▶ _Aim_: Could you rewrite the records beginning at the line with "genus: Senna" and running through the end, changing "phylum" to "division" and leaving everything else as it is? Return only those lines.

▶ _Exercise inputs_:
===
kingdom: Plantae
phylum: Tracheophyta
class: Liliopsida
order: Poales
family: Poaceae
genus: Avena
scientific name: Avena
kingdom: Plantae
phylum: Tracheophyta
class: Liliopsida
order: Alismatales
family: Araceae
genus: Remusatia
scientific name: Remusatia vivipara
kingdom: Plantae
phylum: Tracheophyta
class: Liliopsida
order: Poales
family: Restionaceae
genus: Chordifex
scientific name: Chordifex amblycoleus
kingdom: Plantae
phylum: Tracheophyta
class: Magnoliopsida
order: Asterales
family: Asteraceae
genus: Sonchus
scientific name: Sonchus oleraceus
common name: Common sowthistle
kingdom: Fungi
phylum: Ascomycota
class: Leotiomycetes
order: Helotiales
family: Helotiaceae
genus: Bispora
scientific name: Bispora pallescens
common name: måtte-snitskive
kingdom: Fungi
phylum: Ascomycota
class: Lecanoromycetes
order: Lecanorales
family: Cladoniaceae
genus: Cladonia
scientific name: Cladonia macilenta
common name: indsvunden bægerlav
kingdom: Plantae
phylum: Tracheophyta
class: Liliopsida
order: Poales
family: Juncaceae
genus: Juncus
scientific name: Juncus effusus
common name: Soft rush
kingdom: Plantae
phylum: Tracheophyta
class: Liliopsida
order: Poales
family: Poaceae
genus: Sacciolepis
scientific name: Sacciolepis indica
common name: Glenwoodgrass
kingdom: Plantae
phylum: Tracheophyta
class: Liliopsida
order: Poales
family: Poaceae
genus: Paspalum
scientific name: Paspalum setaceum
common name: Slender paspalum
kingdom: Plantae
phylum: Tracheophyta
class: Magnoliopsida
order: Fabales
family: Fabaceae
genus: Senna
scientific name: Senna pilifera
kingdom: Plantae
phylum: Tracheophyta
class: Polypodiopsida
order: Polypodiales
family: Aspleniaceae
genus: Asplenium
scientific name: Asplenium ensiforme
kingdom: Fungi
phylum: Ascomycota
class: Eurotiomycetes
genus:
===
▶ _Correct output_:
genus: Senna
scientific name: Senna pilifera
kingdom: Plantae
division: Tracheophyta
class: Polypodiopsida
order: Polypodiales
family: Aspleniaceae
genus: Asplenium
scientific name: Asplenium ensiforme
kingdom: Fungi
division: Ascomycota
class: Eurotiomycetes
genus:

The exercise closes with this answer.